Interfacial rheology studies the flow properties of the interfacial layer that is formed between two immiscible fluids, such as oil and water. The interfacial layer can be composed of any surface-active material such as surfactant, polymers, or even nanoparticles. The behavior of this layer is important especially when studying the stability of emulsions or foams. Interfacial rheology measurements are used for these studies.
Surface active molecules stabilize the interface
When two immiscible fluids, such as oil and water are mixed, the droplets of oil can be seen in water. Quickly after the mixing is stopped, the oil will, however, again separate from water and migrate on top (when the oil is the lighter phase). When surface active material such as surfactant, polymer or even particles are added into the mixture, stable emulsions can be formed. Hydrophilic to hydrophobic balance of the molecule dictate the nature of the emulsions (O/W or W/O) being formed.

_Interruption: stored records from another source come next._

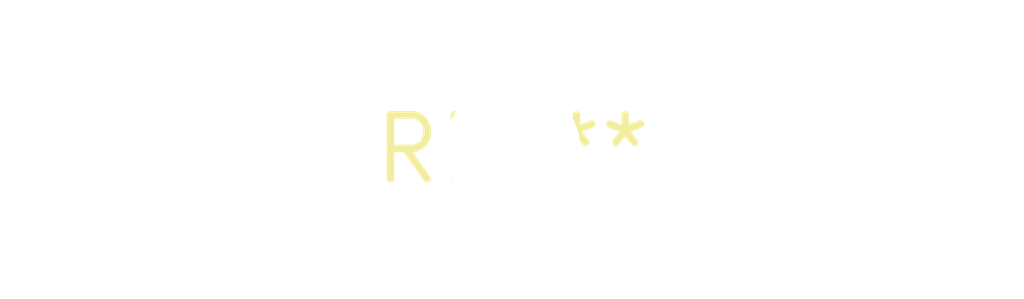
<source format=kicad_pcb>
(kicad_pcb (version 20240108) (generator pcbnew)

  (general
    (thickness 1.6)
  )

  (paper "A4")
  (layers
    (0 "F.Cu" signal)
    (31 "B.Cu" signal)
    (32 "B.Adhes" user "B.Adhesive")
    (33 "F.Adhes" user "F.Adhesive")
    (34 "B.Paste" user)
    (35 "F.Paste" user)
    (36 "B.SilkS" user "B.Silkscreen")
    (37 "F.SilkS" user "F.Silkscreen")
    (38 "B.Mask" user)
    (39 "F.Mask" user)
    (40 "Dwgs.User" user "User.Drawings")
    (41 "Cmts.User" user "User.Comments")
    (42 "Eco1.User" user "User.Eco1")
    (43 "Eco2.User" user "User.Eco2")
    (44 "Edge.Cuts" user)
    (45 "Margin" user)
    (46 "B.CrtYd" user "B.Courtyard")
    (47 "F.CrtYd" user "F.Courtyard")
    (48 "B.Fab" user)
    (49 "F.Fab" user)
    (50 "User.1" user)
    (51 "User.2" user)
    (52 "User.3" user)
    (53 "User.4" user)
    (54 "User.5" user)
    (55 "User.6" user)
    (56 "User.7" user)
    (57 "User.8" user)
    (58 "User.9" user)
  )

  (setup
    (pad_to_mask_clearance 0)
    (pcbplotparams
      (layerselection 0x00010fc_ffffffff)
      (plot_on_all_layers_selection 0x0000000_00000000)
      (disableapertmacros false)
      (usegerberextensions false)
      (usegerberattributes false)
      (usegerberadvancedattributes false)
      (creategerberjobfile false)
      (dashed_line_dash_ratio 12.000000)
      (dashed_line_gap_ratio 3.000000)
      (svgprecision 4)
      (plotframeref false)
      (viasonmask false)
      (mode 1)
      (useauxorigin false)
      (hpglpennumber 1)
      (hpglpenspeed 20)
      (hpglpendiameter 15.000000)
      (dxfpolygonmode false)
      (dxfimperialunits false)
      (dxfusepcbnewfont false)
      (psnegative false)
      (psa4output false)
      (plotreference false)
      (plotvalue false)
      (plotinvisibletext false)
      (sketchpadsonfab false)
      (subtractmaskfromsilk false)
      (outputformat 1)
      (mirror false)
      (drillshape 1)
      (scaleselection 1)
      (outputdirectory "")
    )
  )

  (net 0 "")

  (footprint "MountingHole_2.7mm" (layer "F.Cu") (at 0 0))

)

</source>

There are two mechanisms by which the surface-active molecules are stabilizing emulsions. First, they decrease the interfacial tension between the oil and water. When oil and water are mixed and small oil drops are formed, there is a significant increase in the interfacial area in the system. This will increase the total interfacial free energy and result in thermodynamically unstable system when surfactants are not present. With the addition of surfactants, the total interfacial free energy increase is not as high. In addition, the surfactant molecules will form a mechanical, steric and/or electrical barrier between the droplets and the continuous phase which will decrease coalescence of the droplets.

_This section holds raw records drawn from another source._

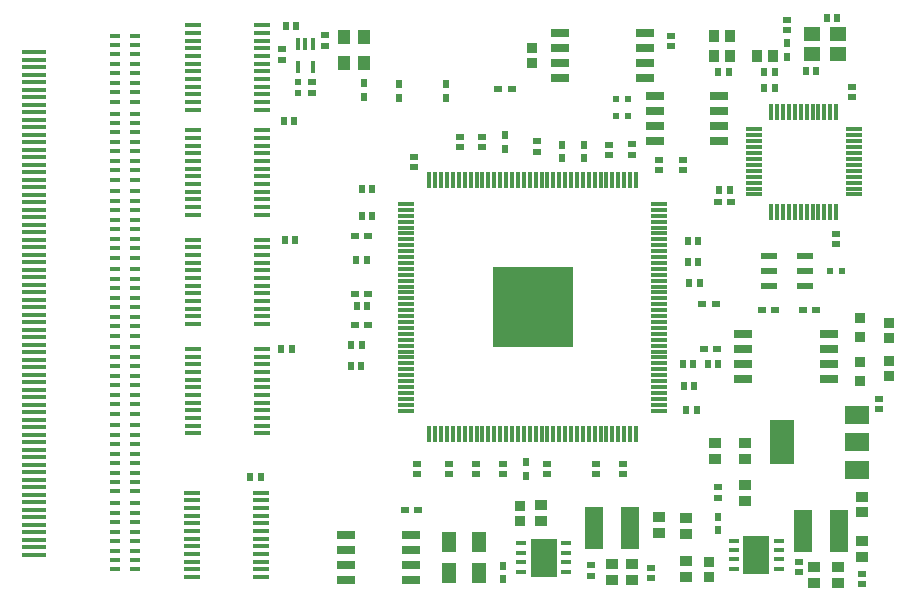
<source format=gtp>
G04*
G04 #@! TF.GenerationSoftware,Altium Limited,Altium Designer,24.4.1 (13)*
G04*
G04 Layer_Color=8421504*
%FSLAX44Y44*%
%MOMM*%
G71*
G04*
G04 #@! TF.SameCoordinates,5CD8CDA4-0F32-4F39-920B-777DEE314C42*
G04*
G04*
G04 #@! TF.FilePolarity,Positive*
G04*
G01*
G75*
%ADD17R,0.6400X0.6000*%
%ADD18R,0.4000X1.0500*%
%ADD19R,0.6000X0.5000*%
%ADD20R,1.4750X0.4500*%
%ADD21R,0.9000X0.4500*%
%ADD22R,0.6000X0.6400*%
%ADD23R,1.0000X0.9000*%
%ADD24R,0.5000X0.6000*%
%ADD25R,1.3300X0.5300*%
%ADD26R,0.3000X1.4750*%
%ADD27R,1.4750X0.3000*%
%ADD28R,1.5250X0.7000*%
%ADD29R,0.9500X0.9000*%
%ADD30R,1.6500X0.6500*%
%ADD31R,0.7500X0.6000*%
%ADD32R,0.9500X0.8500*%
%ADD33R,0.9000X1.0000*%
%ADD34R,1.1000X1.3000*%
%ADD35R,0.6000X0.7500*%
%ADD36R,6.8500X6.8500*%
%ADD37R,2.0000X1.5000*%
%ADD38R,2.0000X3.8000*%
%ADD39R,1.5000X3.6000*%
%ADD40R,0.9500X0.3500*%
%ADD41R,2.3000X3.2300*%
%ADD42R,1.2300X1.8000*%
%ADD43R,2.0000X0.3800*%
%ADD44R,1.4000X1.2000*%
D17*
X393000Y665400D02*
D03*
Y656600D02*
D03*
X419000Y628600D02*
D03*
Y637400D02*
D03*
X876000Y633400D02*
D03*
Y624600D02*
D03*
X732500Y563100D02*
D03*
Y571900D02*
D03*
X430000Y668600D02*
D03*
Y677400D02*
D03*
X609000Y578600D02*
D03*
Y587400D02*
D03*
X690000Y585000D02*
D03*
Y576200D02*
D03*
X712500Y563100D02*
D03*
Y571900D02*
D03*
X670000Y575600D02*
D03*
Y584400D02*
D03*
X899000Y369400D02*
D03*
Y360600D02*
D03*
X884000Y221400D02*
D03*
Y212600D02*
D03*
X831000Y222600D02*
D03*
Y231400D02*
D03*
X655000Y219600D02*
D03*
Y228400D02*
D03*
X706000Y226400D02*
D03*
Y217600D02*
D03*
X544000Y591400D02*
D03*
Y582600D02*
D03*
X682000Y314400D02*
D03*
Y305600D02*
D03*
X535000Y314400D02*
D03*
Y305600D02*
D03*
X505000Y574400D02*
D03*
Y565600D02*
D03*
X507500Y314400D02*
D03*
Y305600D02*
D03*
X617500Y314400D02*
D03*
Y305600D02*
D03*
X557500Y314400D02*
D03*
Y305600D02*
D03*
X563000Y582600D02*
D03*
Y591400D02*
D03*
X659000Y314400D02*
D03*
Y305600D02*
D03*
X580000Y314400D02*
D03*
Y305600D02*
D03*
X722500Y668100D02*
D03*
Y676900D02*
D03*
X762000Y294400D02*
D03*
Y285600D02*
D03*
X862500Y509400D02*
D03*
Y500600D02*
D03*
X821000Y681600D02*
D03*
Y690400D02*
D03*
D18*
X419500Y670000D02*
D03*
X413000D02*
D03*
X406500D02*
D03*
Y650000D02*
D03*
X419500D02*
D03*
D19*
X407000Y628000D02*
D03*
Y638000D02*
D03*
D20*
X376380Y596750D02*
D03*
Y590250D02*
D03*
Y583750D02*
D03*
Y577250D02*
D03*
Y570750D02*
D03*
Y564250D02*
D03*
Y557750D02*
D03*
Y551250D02*
D03*
Y544750D02*
D03*
Y538250D02*
D03*
Y531750D02*
D03*
Y525250D02*
D03*
X317620D02*
D03*
Y531750D02*
D03*
Y538250D02*
D03*
Y544750D02*
D03*
Y551250D02*
D03*
Y557750D02*
D03*
Y564250D02*
D03*
Y570750D02*
D03*
Y577250D02*
D03*
Y583750D02*
D03*
Y590250D02*
D03*
Y596750D02*
D03*
Y685750D02*
D03*
Y679250D02*
D03*
Y672750D02*
D03*
Y666250D02*
D03*
Y659750D02*
D03*
Y653250D02*
D03*
Y646750D02*
D03*
Y640250D02*
D03*
Y633750D02*
D03*
Y627250D02*
D03*
Y620750D02*
D03*
Y614250D02*
D03*
X376380D02*
D03*
Y620750D02*
D03*
Y627250D02*
D03*
Y633750D02*
D03*
Y640250D02*
D03*
Y646750D02*
D03*
Y653250D02*
D03*
Y659750D02*
D03*
Y666250D02*
D03*
Y672750D02*
D03*
Y679250D02*
D03*
Y685750D02*
D03*
Y504250D02*
D03*
Y497750D02*
D03*
Y491250D02*
D03*
Y484750D02*
D03*
Y478250D02*
D03*
Y471750D02*
D03*
Y465250D02*
D03*
Y458750D02*
D03*
Y452250D02*
D03*
Y445750D02*
D03*
Y439250D02*
D03*
Y432750D02*
D03*
X317620D02*
D03*
Y439250D02*
D03*
Y445750D02*
D03*
Y452250D02*
D03*
Y458750D02*
D03*
Y465250D02*
D03*
Y471750D02*
D03*
Y478250D02*
D03*
Y484750D02*
D03*
Y491250D02*
D03*
Y497750D02*
D03*
Y504250D02*
D03*
X376380Y411750D02*
D03*
Y405250D02*
D03*
Y398750D02*
D03*
Y392250D02*
D03*
Y385750D02*
D03*
Y379250D02*
D03*
Y372750D02*
D03*
Y366250D02*
D03*
Y359750D02*
D03*
Y353250D02*
D03*
Y346750D02*
D03*
Y340250D02*
D03*
X317620D02*
D03*
Y346750D02*
D03*
Y353250D02*
D03*
Y359750D02*
D03*
Y366250D02*
D03*
Y372750D02*
D03*
Y379250D02*
D03*
Y385750D02*
D03*
Y392250D02*
D03*
Y398750D02*
D03*
Y405250D02*
D03*
Y411750D02*
D03*
X375760Y290000D02*
D03*
Y283500D02*
D03*
Y277000D02*
D03*
Y270500D02*
D03*
Y264000D02*
D03*
Y257500D02*
D03*
Y251000D02*
D03*
Y244500D02*
D03*
Y238000D02*
D03*
Y231500D02*
D03*
Y225000D02*
D03*
Y218500D02*
D03*
X317000D02*
D03*
Y225000D02*
D03*
Y231500D02*
D03*
Y238000D02*
D03*
Y244500D02*
D03*
Y251000D02*
D03*
Y257500D02*
D03*
Y264000D02*
D03*
Y270500D02*
D03*
Y277000D02*
D03*
Y283500D02*
D03*
Y290000D02*
D03*
D21*
X268500Y621000D02*
D03*
Y629000D02*
D03*
Y645000D02*
D03*
Y637000D02*
D03*
Y661000D02*
D03*
Y677000D02*
D03*
Y669000D02*
D03*
Y653000D02*
D03*
X251500D02*
D03*
Y669000D02*
D03*
Y677000D02*
D03*
Y661000D02*
D03*
Y637000D02*
D03*
Y645000D02*
D03*
Y629000D02*
D03*
Y621000D02*
D03*
X268500Y225000D02*
D03*
Y233000D02*
D03*
Y249000D02*
D03*
Y241000D02*
D03*
Y265000D02*
D03*
Y281000D02*
D03*
Y273000D02*
D03*
Y257000D02*
D03*
X251500D02*
D03*
Y273000D02*
D03*
Y281000D02*
D03*
Y265000D02*
D03*
Y241000D02*
D03*
Y249000D02*
D03*
Y233000D02*
D03*
Y225000D02*
D03*
X268500Y291000D02*
D03*
Y299000D02*
D03*
Y315000D02*
D03*
Y307000D02*
D03*
Y331000D02*
D03*
Y347000D02*
D03*
Y339000D02*
D03*
Y323000D02*
D03*
X251500D02*
D03*
Y339000D02*
D03*
Y347000D02*
D03*
Y331000D02*
D03*
Y307000D02*
D03*
Y315000D02*
D03*
Y299000D02*
D03*
Y291000D02*
D03*
X268500Y357000D02*
D03*
Y365000D02*
D03*
Y381000D02*
D03*
Y373000D02*
D03*
Y397000D02*
D03*
Y413000D02*
D03*
Y405000D02*
D03*
Y389000D02*
D03*
X251500D02*
D03*
Y405000D02*
D03*
Y413000D02*
D03*
Y397000D02*
D03*
Y373000D02*
D03*
Y381000D02*
D03*
Y365000D02*
D03*
Y357000D02*
D03*
X268500Y555000D02*
D03*
Y563000D02*
D03*
Y579000D02*
D03*
Y571000D02*
D03*
Y595000D02*
D03*
Y611000D02*
D03*
Y603000D02*
D03*
Y587000D02*
D03*
X251500D02*
D03*
Y603000D02*
D03*
Y611000D02*
D03*
Y595000D02*
D03*
Y571000D02*
D03*
Y579000D02*
D03*
Y563000D02*
D03*
Y555000D02*
D03*
X268500Y489000D02*
D03*
Y497000D02*
D03*
Y513000D02*
D03*
Y505000D02*
D03*
Y529000D02*
D03*
Y545000D02*
D03*
Y537000D02*
D03*
Y521000D02*
D03*
X251500D02*
D03*
Y537000D02*
D03*
Y545000D02*
D03*
Y529000D02*
D03*
Y505000D02*
D03*
Y513000D02*
D03*
Y497000D02*
D03*
Y489000D02*
D03*
X268500Y423000D02*
D03*
Y431000D02*
D03*
Y447000D02*
D03*
Y439000D02*
D03*
Y463000D02*
D03*
Y479000D02*
D03*
Y471000D02*
D03*
Y455000D02*
D03*
X251500D02*
D03*
Y471000D02*
D03*
Y479000D02*
D03*
Y463000D02*
D03*
Y439000D02*
D03*
Y447000D02*
D03*
Y431000D02*
D03*
Y423000D02*
D03*
D22*
X366600Y303000D02*
D03*
X375400D02*
D03*
X396600Y685000D02*
D03*
X405400D02*
D03*
X763600Y546000D02*
D03*
X772400D02*
D03*
X460600Y524000D02*
D03*
X469400D02*
D03*
X741400Y399000D02*
D03*
X732600D02*
D03*
X745400Y503000D02*
D03*
X736600D02*
D03*
X845400Y647000D02*
D03*
X836600D02*
D03*
X863400Y691750D02*
D03*
X854600D02*
D03*
X771400Y646000D02*
D03*
X762600D02*
D03*
X810400D02*
D03*
X801600D02*
D03*
X762400Y399000D02*
D03*
X753600D02*
D03*
X735600Y360000D02*
D03*
X744400D02*
D03*
X469400Y547500D02*
D03*
X460600D02*
D03*
X738100Y467500D02*
D03*
X746900D02*
D03*
X460400Y397000D02*
D03*
X451600D02*
D03*
X465400Y448000D02*
D03*
X456600D02*
D03*
X464900Y487000D02*
D03*
X456100D02*
D03*
X736600Y485000D02*
D03*
X745400D02*
D03*
X733600Y380000D02*
D03*
X742400D02*
D03*
X460900Y415000D02*
D03*
X452100D02*
D03*
X810400Y633000D02*
D03*
X801600D02*
D03*
X392600Y412000D02*
D03*
X401400D02*
D03*
X394600Y605000D02*
D03*
X403400D02*
D03*
X395600Y504000D02*
D03*
X404400D02*
D03*
D23*
X844000Y213250D02*
D03*
Y226750D02*
D03*
X864000D02*
D03*
Y213250D02*
D03*
X690000Y229250D02*
D03*
Y215750D02*
D03*
X672500Y229250D02*
D03*
Y215750D02*
D03*
X612500Y279250D02*
D03*
Y265750D02*
D03*
X760000Y318250D02*
D03*
Y331750D02*
D03*
X735000Y218250D02*
D03*
Y231750D02*
D03*
Y268750D02*
D03*
Y255250D02*
D03*
X712500Y269250D02*
D03*
Y255750D02*
D03*
X785000Y318250D02*
D03*
Y331750D02*
D03*
X884000Y235250D02*
D03*
Y248750D02*
D03*
Y286750D02*
D03*
Y273250D02*
D03*
X785000Y283250D02*
D03*
Y296750D02*
D03*
D24*
X867500Y477500D02*
D03*
X857500D02*
D03*
X676000Y623000D02*
D03*
X686000D02*
D03*
X676000Y609000D02*
D03*
X686000D02*
D03*
D25*
X805750Y465300D02*
D03*
Y478000D02*
D03*
Y490700D02*
D03*
X836250D02*
D03*
Y478000D02*
D03*
Y465300D02*
D03*
D26*
X862500Y612380D02*
D03*
X857500D02*
D03*
X852500D02*
D03*
X847500D02*
D03*
X842500D02*
D03*
X837500D02*
D03*
X832500D02*
D03*
X827500D02*
D03*
X822500D02*
D03*
X817500D02*
D03*
X812500D02*
D03*
X807500D02*
D03*
Y527620D02*
D03*
X812500D02*
D03*
X817500D02*
D03*
X822500D02*
D03*
X827500D02*
D03*
X832500D02*
D03*
X837500D02*
D03*
X842500D02*
D03*
X847500D02*
D03*
X852500D02*
D03*
X857500D02*
D03*
X862500D02*
D03*
X693000Y554380D02*
D03*
X688000D02*
D03*
X683000D02*
D03*
X678000D02*
D03*
X673000D02*
D03*
X668000D02*
D03*
X663000D02*
D03*
X653000D02*
D03*
X648000D02*
D03*
X643000D02*
D03*
X623000D02*
D03*
X618000D02*
D03*
X613000D02*
D03*
X658000D02*
D03*
X603000D02*
D03*
X608000D02*
D03*
X593000D02*
D03*
X598000D02*
D03*
X588000D02*
D03*
X583000D02*
D03*
X578000D02*
D03*
X638000D02*
D03*
X633000D02*
D03*
X628000D02*
D03*
X573000D02*
D03*
X568000D02*
D03*
X563000D02*
D03*
X558000D02*
D03*
X553000D02*
D03*
X548000D02*
D03*
X543000D02*
D03*
X538000D02*
D03*
X533000D02*
D03*
X528000D02*
D03*
X523000D02*
D03*
X518000D02*
D03*
X693000Y339620D02*
D03*
X688000D02*
D03*
X683000D02*
D03*
X678000D02*
D03*
X673000D02*
D03*
X668000D02*
D03*
X663000D02*
D03*
X658000D02*
D03*
X653000D02*
D03*
X648000D02*
D03*
X643000D02*
D03*
X638000D02*
D03*
X633000D02*
D03*
X628000D02*
D03*
X623000D02*
D03*
X618000D02*
D03*
X608000D02*
D03*
X613000D02*
D03*
X603000D02*
D03*
X598000D02*
D03*
X593000D02*
D03*
X588000D02*
D03*
X583000D02*
D03*
X578000D02*
D03*
X573000D02*
D03*
X568000D02*
D03*
X563000D02*
D03*
X558000D02*
D03*
X553000D02*
D03*
X548000D02*
D03*
X543000D02*
D03*
X538000D02*
D03*
X533000D02*
D03*
X528000D02*
D03*
X523000D02*
D03*
X518000D02*
D03*
D27*
X792620Y597500D02*
D03*
Y592500D02*
D03*
Y587500D02*
D03*
Y582500D02*
D03*
Y577500D02*
D03*
Y572500D02*
D03*
Y567500D02*
D03*
Y562500D02*
D03*
Y557500D02*
D03*
Y552500D02*
D03*
Y547500D02*
D03*
Y542500D02*
D03*
X877380D02*
D03*
Y547500D02*
D03*
Y552500D02*
D03*
Y557500D02*
D03*
Y562500D02*
D03*
Y567500D02*
D03*
Y572500D02*
D03*
Y577500D02*
D03*
Y582500D02*
D03*
Y587500D02*
D03*
Y592500D02*
D03*
Y597500D02*
D03*
X498120Y359500D02*
D03*
Y364500D02*
D03*
Y369500D02*
D03*
Y374500D02*
D03*
Y379500D02*
D03*
Y384500D02*
D03*
Y389500D02*
D03*
Y394500D02*
D03*
Y399500D02*
D03*
Y404500D02*
D03*
Y409500D02*
D03*
Y414500D02*
D03*
Y419500D02*
D03*
Y424500D02*
D03*
Y429500D02*
D03*
Y434500D02*
D03*
Y439500D02*
D03*
Y444500D02*
D03*
Y449500D02*
D03*
Y454500D02*
D03*
Y459500D02*
D03*
Y464500D02*
D03*
Y469500D02*
D03*
Y474500D02*
D03*
Y479500D02*
D03*
Y484500D02*
D03*
Y489500D02*
D03*
Y494500D02*
D03*
Y499500D02*
D03*
Y504500D02*
D03*
Y509500D02*
D03*
Y514500D02*
D03*
Y519500D02*
D03*
Y524500D02*
D03*
Y529500D02*
D03*
Y534500D02*
D03*
X712880Y359500D02*
D03*
Y364500D02*
D03*
Y369500D02*
D03*
Y374500D02*
D03*
Y379500D02*
D03*
Y384500D02*
D03*
Y389500D02*
D03*
Y394500D02*
D03*
Y399500D02*
D03*
Y404500D02*
D03*
Y409500D02*
D03*
Y414500D02*
D03*
Y419500D02*
D03*
Y424500D02*
D03*
Y429500D02*
D03*
Y459500D02*
D03*
Y434500D02*
D03*
Y504500D02*
D03*
Y439500D02*
D03*
Y444500D02*
D03*
Y469500D02*
D03*
Y514500D02*
D03*
Y449500D02*
D03*
Y454500D02*
D03*
Y509500D02*
D03*
Y464500D02*
D03*
Y519500D02*
D03*
Y474500D02*
D03*
Y479500D02*
D03*
Y484500D02*
D03*
Y489500D02*
D03*
Y494500D02*
D03*
Y499500D02*
D03*
Y524500D02*
D03*
Y529500D02*
D03*
Y534500D02*
D03*
D28*
X763120Y587950D02*
D03*
Y600650D02*
D03*
Y613350D02*
D03*
Y626050D02*
D03*
X708880D02*
D03*
Y613350D02*
D03*
Y600650D02*
D03*
Y587950D02*
D03*
X447880Y254050D02*
D03*
Y241350D02*
D03*
Y228650D02*
D03*
Y215950D02*
D03*
X502120D02*
D03*
Y228650D02*
D03*
Y241350D02*
D03*
Y254050D02*
D03*
D29*
X882500Y384500D02*
D03*
Y400500D02*
D03*
Y422000D02*
D03*
Y438000D02*
D03*
D30*
X784000Y424050D02*
D03*
Y411350D02*
D03*
Y398650D02*
D03*
Y385950D02*
D03*
X856000D02*
D03*
Y398650D02*
D03*
Y411350D02*
D03*
Y424050D02*
D03*
X629000Y640950D02*
D03*
Y653650D02*
D03*
Y666350D02*
D03*
Y679050D02*
D03*
X701000D02*
D03*
Y666350D02*
D03*
Y653650D02*
D03*
Y640950D02*
D03*
D31*
X760750Y450000D02*
D03*
X749250D02*
D03*
X576250Y632000D02*
D03*
X587750D02*
D03*
X750250Y412000D02*
D03*
X761750D02*
D03*
X799250Y445000D02*
D03*
X810750D02*
D03*
X845750D02*
D03*
X834250D02*
D03*
X497250Y275000D02*
D03*
X508750D02*
D03*
X773750Y536000D02*
D03*
X762250D02*
D03*
X454750Y458000D02*
D03*
X466250D02*
D03*
X454750Y432000D02*
D03*
X466250D02*
D03*
Y507000D02*
D03*
X454750D02*
D03*
D32*
X907500Y421000D02*
D03*
Y434000D02*
D03*
X755000Y231500D02*
D03*
Y218500D02*
D03*
X595000Y279000D02*
D03*
Y266000D02*
D03*
X907500Y401500D02*
D03*
Y388500D02*
D03*
X605000Y653500D02*
D03*
Y666500D02*
D03*
D33*
X772750Y660000D02*
D03*
X759250D02*
D03*
X795250D02*
D03*
X808750D02*
D03*
X759250Y677000D02*
D03*
X772750D02*
D03*
D34*
X446000Y676000D02*
D03*
X463000D02*
D03*
X446000Y654000D02*
D03*
X463000D02*
D03*
D35*
Y625250D02*
D03*
Y636750D02*
D03*
X762000Y258250D02*
D03*
Y269750D02*
D03*
X580000Y216750D02*
D03*
Y228250D02*
D03*
X821000Y659250D02*
D03*
Y670750D02*
D03*
X600000Y304250D02*
D03*
Y315750D02*
D03*
X582000Y592750D02*
D03*
Y581250D02*
D03*
X630000Y584750D02*
D03*
Y573250D02*
D03*
X532000Y635750D02*
D03*
Y624250D02*
D03*
X492000D02*
D03*
Y635750D02*
D03*
X649000Y584750D02*
D03*
Y573250D02*
D03*
D36*
X605500Y447000D02*
D03*
D37*
X880000Y309500D02*
D03*
Y332500D02*
D03*
Y355500D02*
D03*
D38*
X817000Y332500D02*
D03*
D39*
X864750Y257250D02*
D03*
X834250D02*
D03*
X657250Y260000D02*
D03*
X687750D02*
D03*
D40*
X776000Y249500D02*
D03*
Y241500D02*
D03*
Y233500D02*
D03*
Y225500D02*
D03*
X814000D02*
D03*
Y233500D02*
D03*
Y241500D02*
D03*
Y249500D02*
D03*
X596000Y247000D02*
D03*
Y239000D02*
D03*
Y231000D02*
D03*
Y223000D02*
D03*
X634000D02*
D03*
Y231000D02*
D03*
Y239000D02*
D03*
Y247000D02*
D03*
D41*
X795000Y237500D02*
D03*
X615000Y235000D02*
D03*
D42*
X535000Y221900D02*
D03*
Y248100D02*
D03*
X560000Y221900D02*
D03*
Y248100D02*
D03*
D43*
X183000Y624625D02*
D03*
Y618275D02*
D03*
Y611925D02*
D03*
Y605575D02*
D03*
Y662725D02*
D03*
Y650025D02*
D03*
Y637325D02*
D03*
Y599225D02*
D03*
Y586525D02*
D03*
Y573825D02*
D03*
Y561125D02*
D03*
Y548425D02*
D03*
Y535725D02*
D03*
Y523025D02*
D03*
Y510325D02*
D03*
Y497625D02*
D03*
Y484925D02*
D03*
Y472225D02*
D03*
Y459525D02*
D03*
Y446825D02*
D03*
Y434125D02*
D03*
Y421425D02*
D03*
Y408725D02*
D03*
Y396025D02*
D03*
Y383325D02*
D03*
Y370625D02*
D03*
Y357925D02*
D03*
Y345225D02*
D03*
Y332525D02*
D03*
Y319825D02*
D03*
Y307125D02*
D03*
Y294425D02*
D03*
Y281725D02*
D03*
Y269025D02*
D03*
Y256325D02*
D03*
Y243625D02*
D03*
Y656375D02*
D03*
Y643675D02*
D03*
Y630975D02*
D03*
Y592875D02*
D03*
Y580175D02*
D03*
Y567475D02*
D03*
Y554775D02*
D03*
Y542075D02*
D03*
Y529375D02*
D03*
Y516675D02*
D03*
Y503975D02*
D03*
Y491275D02*
D03*
Y478575D02*
D03*
Y465875D02*
D03*
Y453175D02*
D03*
Y440475D02*
D03*
Y427775D02*
D03*
Y415075D02*
D03*
Y402375D02*
D03*
Y389675D02*
D03*
Y376975D02*
D03*
Y364275D02*
D03*
Y351575D02*
D03*
Y338875D02*
D03*
Y326175D02*
D03*
Y313475D02*
D03*
Y300775D02*
D03*
Y288075D02*
D03*
Y275375D02*
D03*
Y262675D02*
D03*
Y249975D02*
D03*
Y237275D02*
D03*
D44*
X842000Y678500D02*
D03*
X864000D02*
D03*
Y661500D02*
D03*
X842000D02*
D03*
M02*

</source>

Pulsating drop offers a quick method to evaluate surface elasticity
The properties of the interfacial layer have significant effect on the stability of the emulsion. Surface elasticity has been proposed as one of the parameters that can be used to predict emulsion stability. Interfacial elasticity can be measured by using optical tensiometer equipped with the pulsating drop module.
In the pulsating drop measurement, the volume of the drop is pulsated with the known frequency. The area variation as well as the surface tension change as a function of frequency is detected. This information is used to calculate the surface elasticity.